Outro pesquisador que trabalhou intensamente com a tradição oral é Waldeloir
Rego, antropólogo iniciado no candomblé, autor da primeira etnografia da capoeira e com
amplo trânsito entre o povo-de-santo dos antigos terreiros de Salvador.
Ele relata que o culto a Iya Mapo, uma qualidade de Iyami, chegou à Bahia, onde é
tida como a patrona da vagina – órgão sagrado –, pois todo ser humano passa através dela
para chegar ao mundo (Rego 1980: 270). Também mostra que Iyami Oxorongá está
intimamente ligada aos odus (“contos”) do oráculo de Ifá, que são a base do conhecimento
oral transmitido pelos iorubás e, portanto, dos candomblés Keto. Talvez esteja aí a razão da
persistência da memória de uma mãe antropofágica como Iyami no Brasil, a despeito das
contradições que isso impõe a seus fiéis.
Sobre esse assunto, é pertinente transcrever grande parte do texto de Waldeloir,
pois ele revela informações da tradição oral conhecida nos terreiros que ressaltam a
ambivalência de algumas entidades do panteão iorubá, como Exu, Iansã e Iyami:
“As ruas, os caminhos, as encruzilhadas pertencem a Esu. Nesses lugares arreiam-
se oferendas e se lhe fazem pedidos para o bem o para o mal, sobretudo nas horas
mais perigosas que são ao meio dia e à meia noite, principalmente essa hora,
porque a noite é governada pelo perigosíssimo Odu Oyeku Meji.
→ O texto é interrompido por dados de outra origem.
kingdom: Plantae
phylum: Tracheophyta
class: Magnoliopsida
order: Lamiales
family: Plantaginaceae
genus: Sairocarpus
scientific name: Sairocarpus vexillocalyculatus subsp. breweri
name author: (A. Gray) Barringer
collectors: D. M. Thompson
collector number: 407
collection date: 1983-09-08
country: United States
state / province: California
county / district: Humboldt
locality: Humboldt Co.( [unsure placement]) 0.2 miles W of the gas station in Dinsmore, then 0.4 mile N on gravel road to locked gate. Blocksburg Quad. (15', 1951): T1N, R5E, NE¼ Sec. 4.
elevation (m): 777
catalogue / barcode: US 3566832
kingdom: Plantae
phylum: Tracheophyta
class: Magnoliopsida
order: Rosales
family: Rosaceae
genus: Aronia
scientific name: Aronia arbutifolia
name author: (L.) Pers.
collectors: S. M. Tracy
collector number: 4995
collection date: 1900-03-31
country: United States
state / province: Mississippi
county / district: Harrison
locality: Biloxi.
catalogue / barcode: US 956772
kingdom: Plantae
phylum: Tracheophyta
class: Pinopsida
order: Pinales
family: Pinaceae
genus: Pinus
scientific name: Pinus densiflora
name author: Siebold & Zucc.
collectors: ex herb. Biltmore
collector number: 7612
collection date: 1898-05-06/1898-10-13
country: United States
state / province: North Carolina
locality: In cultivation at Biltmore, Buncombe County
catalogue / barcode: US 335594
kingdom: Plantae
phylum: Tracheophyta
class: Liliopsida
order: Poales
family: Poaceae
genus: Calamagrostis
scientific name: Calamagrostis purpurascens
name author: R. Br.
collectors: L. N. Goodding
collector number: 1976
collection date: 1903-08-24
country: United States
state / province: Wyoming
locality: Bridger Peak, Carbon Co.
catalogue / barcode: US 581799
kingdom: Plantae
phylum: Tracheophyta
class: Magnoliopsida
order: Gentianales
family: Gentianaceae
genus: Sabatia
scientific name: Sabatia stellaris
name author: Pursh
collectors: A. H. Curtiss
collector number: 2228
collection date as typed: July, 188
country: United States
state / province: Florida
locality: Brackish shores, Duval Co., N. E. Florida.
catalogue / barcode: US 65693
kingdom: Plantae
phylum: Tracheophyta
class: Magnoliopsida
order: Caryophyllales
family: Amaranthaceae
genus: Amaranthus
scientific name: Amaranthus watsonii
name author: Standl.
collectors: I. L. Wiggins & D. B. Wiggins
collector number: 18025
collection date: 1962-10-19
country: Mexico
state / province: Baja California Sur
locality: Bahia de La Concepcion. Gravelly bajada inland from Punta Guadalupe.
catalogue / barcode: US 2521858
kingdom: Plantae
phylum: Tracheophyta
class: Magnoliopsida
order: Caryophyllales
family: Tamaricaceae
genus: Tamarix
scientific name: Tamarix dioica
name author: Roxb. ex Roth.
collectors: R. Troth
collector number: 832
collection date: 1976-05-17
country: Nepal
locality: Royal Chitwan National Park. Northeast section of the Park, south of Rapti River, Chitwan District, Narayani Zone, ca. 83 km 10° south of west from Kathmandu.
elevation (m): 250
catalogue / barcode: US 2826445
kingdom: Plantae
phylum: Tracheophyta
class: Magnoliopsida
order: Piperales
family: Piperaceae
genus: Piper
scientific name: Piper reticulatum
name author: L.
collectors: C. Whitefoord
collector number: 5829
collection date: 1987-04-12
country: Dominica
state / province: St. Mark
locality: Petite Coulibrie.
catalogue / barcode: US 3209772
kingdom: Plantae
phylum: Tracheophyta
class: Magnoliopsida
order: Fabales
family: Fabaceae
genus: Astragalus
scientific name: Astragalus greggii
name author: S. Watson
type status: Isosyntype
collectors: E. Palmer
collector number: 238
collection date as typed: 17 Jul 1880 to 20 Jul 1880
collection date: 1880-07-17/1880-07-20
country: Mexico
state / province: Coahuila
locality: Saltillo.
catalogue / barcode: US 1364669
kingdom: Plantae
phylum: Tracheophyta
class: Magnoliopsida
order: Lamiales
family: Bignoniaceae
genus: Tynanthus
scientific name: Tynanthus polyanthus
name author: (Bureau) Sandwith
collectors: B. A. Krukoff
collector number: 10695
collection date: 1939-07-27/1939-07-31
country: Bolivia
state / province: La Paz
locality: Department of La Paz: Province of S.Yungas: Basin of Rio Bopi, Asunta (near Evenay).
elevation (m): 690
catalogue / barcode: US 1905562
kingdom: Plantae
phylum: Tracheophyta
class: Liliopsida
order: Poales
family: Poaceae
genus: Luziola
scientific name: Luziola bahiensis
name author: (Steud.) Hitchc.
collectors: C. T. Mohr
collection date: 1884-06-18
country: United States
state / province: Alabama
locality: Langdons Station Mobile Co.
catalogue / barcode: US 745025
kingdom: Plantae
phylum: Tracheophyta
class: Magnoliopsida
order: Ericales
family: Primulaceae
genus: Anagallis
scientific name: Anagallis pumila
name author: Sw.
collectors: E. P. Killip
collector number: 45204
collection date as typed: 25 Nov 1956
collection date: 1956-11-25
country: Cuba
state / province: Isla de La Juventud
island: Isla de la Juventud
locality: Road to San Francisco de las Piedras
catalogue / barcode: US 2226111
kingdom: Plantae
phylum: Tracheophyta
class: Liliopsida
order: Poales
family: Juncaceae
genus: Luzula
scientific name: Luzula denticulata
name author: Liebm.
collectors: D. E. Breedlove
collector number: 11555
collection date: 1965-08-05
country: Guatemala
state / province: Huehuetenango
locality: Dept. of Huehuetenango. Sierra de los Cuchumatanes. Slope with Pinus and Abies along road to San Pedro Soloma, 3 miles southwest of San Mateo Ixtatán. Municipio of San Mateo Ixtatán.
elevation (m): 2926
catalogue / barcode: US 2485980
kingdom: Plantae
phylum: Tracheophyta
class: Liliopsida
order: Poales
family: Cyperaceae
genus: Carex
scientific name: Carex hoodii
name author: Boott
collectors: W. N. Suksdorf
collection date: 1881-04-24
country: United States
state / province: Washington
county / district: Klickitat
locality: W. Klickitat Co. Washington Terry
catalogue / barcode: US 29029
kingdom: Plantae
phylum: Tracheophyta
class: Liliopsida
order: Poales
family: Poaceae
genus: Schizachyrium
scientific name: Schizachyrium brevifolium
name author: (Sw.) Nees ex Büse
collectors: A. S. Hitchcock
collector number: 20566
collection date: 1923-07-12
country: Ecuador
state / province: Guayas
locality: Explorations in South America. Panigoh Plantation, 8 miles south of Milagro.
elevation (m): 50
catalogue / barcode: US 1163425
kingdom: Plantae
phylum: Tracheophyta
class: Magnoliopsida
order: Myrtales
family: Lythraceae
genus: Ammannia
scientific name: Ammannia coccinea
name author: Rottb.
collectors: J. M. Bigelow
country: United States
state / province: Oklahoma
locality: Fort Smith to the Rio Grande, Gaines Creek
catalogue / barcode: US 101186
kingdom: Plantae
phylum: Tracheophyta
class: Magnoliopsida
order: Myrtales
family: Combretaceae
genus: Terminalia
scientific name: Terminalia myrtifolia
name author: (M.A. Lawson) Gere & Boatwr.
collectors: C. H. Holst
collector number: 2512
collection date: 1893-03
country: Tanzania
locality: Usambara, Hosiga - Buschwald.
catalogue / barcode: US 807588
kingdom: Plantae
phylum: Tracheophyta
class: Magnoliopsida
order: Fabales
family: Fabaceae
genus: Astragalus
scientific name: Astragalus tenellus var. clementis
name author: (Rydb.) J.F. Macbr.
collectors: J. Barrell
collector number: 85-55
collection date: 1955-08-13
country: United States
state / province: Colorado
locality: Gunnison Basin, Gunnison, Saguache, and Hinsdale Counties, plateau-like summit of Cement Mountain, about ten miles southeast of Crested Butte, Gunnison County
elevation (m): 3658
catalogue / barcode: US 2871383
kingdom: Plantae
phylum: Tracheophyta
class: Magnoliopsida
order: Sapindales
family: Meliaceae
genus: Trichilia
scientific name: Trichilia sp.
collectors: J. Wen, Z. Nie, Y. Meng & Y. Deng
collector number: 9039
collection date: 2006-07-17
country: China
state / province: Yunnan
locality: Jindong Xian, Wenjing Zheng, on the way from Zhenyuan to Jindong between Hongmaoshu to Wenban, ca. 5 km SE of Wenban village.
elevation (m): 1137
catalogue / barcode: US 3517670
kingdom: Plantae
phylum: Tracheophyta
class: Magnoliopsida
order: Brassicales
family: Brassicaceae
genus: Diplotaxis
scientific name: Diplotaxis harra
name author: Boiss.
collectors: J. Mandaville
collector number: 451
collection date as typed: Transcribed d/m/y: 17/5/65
A meia-noite ninguém deve estar na rua, principalmente em encruzilhada, mas se
isso acontecer deve-se entrar em algum lugar e esperar passar os primeiros
minutos. Também o vento (afefe) de que Oya ou Iansan é a dona, pode ser bom ou
mau, através dele se enviam as coisas boas e ruins, sobretudo o vento ruim, que
provoca a doença que o povo chama de “ar do vento”. Ofurufu, o firmamento, o ar
também desempenha o seu papel importante, sobretudo à noite, quando todo seu
espaço pertence a Eleiye, que são as Aje, transformadas em pássaros do mal, como
Agbibgó, Elùlú, Atioro, Osoronga, dentre outros, nos quais se transforma a Aje –
mãe, mais conhecida por Iyami Osoronga. Trazidas ao mundo pelo Odu Osa Meji,
as Aje, juntamente com o Odu Oyeku Meji, formam o grande perigo da noite.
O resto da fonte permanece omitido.